→ TASK ITEM A
Reproduce the stretch of the text on the leaked DNC emails from "In August, WikiLeaks" through "Dutch TV’s Nieuwsurr.".
→ TASK ITEM B
Write the next part of the piece about the leaked DNC emails, picking up after its final sentence.

→ TEXT UNDER STUDY
-- Opening Marker --

Media outlets blame leaked emails for Hillary Clinton's November debacle. At the time these leaks were attributed to a source within the DNC.
On July 22, two weeks after the murder of Seth Rich, WikiLeaks published leaked emails from multiple senior members of the Democratic National Committee showing they made negative comments about the campaign of Senator Bernie Sanders while the competitive presidential primary race was still ongoing. The DNC was accused of showing favoritism for Hillary Clinton and sabotaging the campaign of Bernie Sanders because the emails showed collusion between party officials and various media organizations. The emails included comments from DNC Chairwoman Debbie Wasserman Schultz, who was forced to resign days later and was immediately hired by the campaign of Hillary Clinton.
On July 25, the DNC issued a “deep and sincere apology to Senator Sanders, his supporters, and the entire Democratic Party for the inexcusable remarks made over email,” in a statement released on the opening day of the party’s convention in Philadelphia.
In August, WikiLeaks founder Julian Assange announced a $20,000 reward for information about the murder. Assange then hinted that Seth Rich was the source who gave WikiLeaks the data, during an interview with Dutch TV’s Nieuwsurr.

-- Closing Marker --

→ ENTRIES SHOWN
-- Opening Marker --

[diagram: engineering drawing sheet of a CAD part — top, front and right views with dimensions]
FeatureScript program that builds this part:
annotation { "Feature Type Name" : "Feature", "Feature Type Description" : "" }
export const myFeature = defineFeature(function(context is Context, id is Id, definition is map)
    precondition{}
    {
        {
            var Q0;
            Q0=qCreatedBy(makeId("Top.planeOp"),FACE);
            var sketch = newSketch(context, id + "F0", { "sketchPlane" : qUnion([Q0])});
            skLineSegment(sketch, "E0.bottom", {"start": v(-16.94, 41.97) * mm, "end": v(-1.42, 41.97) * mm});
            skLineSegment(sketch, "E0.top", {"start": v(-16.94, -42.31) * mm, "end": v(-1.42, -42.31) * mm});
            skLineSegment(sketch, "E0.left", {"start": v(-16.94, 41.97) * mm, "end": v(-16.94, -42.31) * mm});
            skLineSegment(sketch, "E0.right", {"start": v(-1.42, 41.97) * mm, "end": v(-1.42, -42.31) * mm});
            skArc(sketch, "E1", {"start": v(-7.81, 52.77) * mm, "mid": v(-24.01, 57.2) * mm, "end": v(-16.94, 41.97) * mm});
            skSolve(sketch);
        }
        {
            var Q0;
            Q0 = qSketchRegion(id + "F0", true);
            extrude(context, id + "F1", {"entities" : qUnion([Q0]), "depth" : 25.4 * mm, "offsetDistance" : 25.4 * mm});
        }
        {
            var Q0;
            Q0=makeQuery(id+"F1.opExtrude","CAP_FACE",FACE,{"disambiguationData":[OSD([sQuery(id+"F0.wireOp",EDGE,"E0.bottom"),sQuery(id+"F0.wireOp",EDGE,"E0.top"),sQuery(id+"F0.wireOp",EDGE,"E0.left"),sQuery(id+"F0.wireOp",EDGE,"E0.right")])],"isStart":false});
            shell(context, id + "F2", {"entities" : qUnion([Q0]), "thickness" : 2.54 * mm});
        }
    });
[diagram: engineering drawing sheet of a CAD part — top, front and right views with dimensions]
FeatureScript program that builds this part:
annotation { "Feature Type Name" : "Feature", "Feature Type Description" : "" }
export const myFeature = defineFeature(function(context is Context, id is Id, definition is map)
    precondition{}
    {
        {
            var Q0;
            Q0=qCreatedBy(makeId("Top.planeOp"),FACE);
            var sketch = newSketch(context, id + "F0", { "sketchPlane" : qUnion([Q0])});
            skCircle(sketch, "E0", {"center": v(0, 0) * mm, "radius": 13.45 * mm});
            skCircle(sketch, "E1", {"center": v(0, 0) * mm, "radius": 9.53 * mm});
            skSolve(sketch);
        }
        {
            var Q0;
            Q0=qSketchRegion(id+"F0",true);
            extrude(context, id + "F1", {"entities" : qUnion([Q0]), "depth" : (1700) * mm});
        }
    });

-- Closing Marker --

→ TASK RESULT A
In August, WikiLeaks founder Julian Assange announced a $20,000 reward for information about the murder. Assange then hinted that Seth Rich was the source who gave WikiLeaks the data, during an interview with Dutch TV’s Nieuwsurr.

→ TASK RESULT B
Although US President Barack Obama ordered an intelligence assessment to determine whether Russia did hack the email data, the NSA and FBI initially said they disagree with the CIA's conclusion that Russia was responsible, citing a lack of evidence. Both have softened Thier opinion about the CIA's findings.
In mid-December, the Daily Mail exclusively reported that WikiLeaks envoy Craig Murray, the former British ambassador to Uzbekistan, claimed he had personal knowledge that the source of the DNC emails was not Russia. Murray told the Daily Mail that he personally flew to Washington, D.C. for a secret meeting with one of the sources, who was a DNC insider.
‘The source had legal access to the information. The documents came from inside leaks, not hacks,’ said Murray.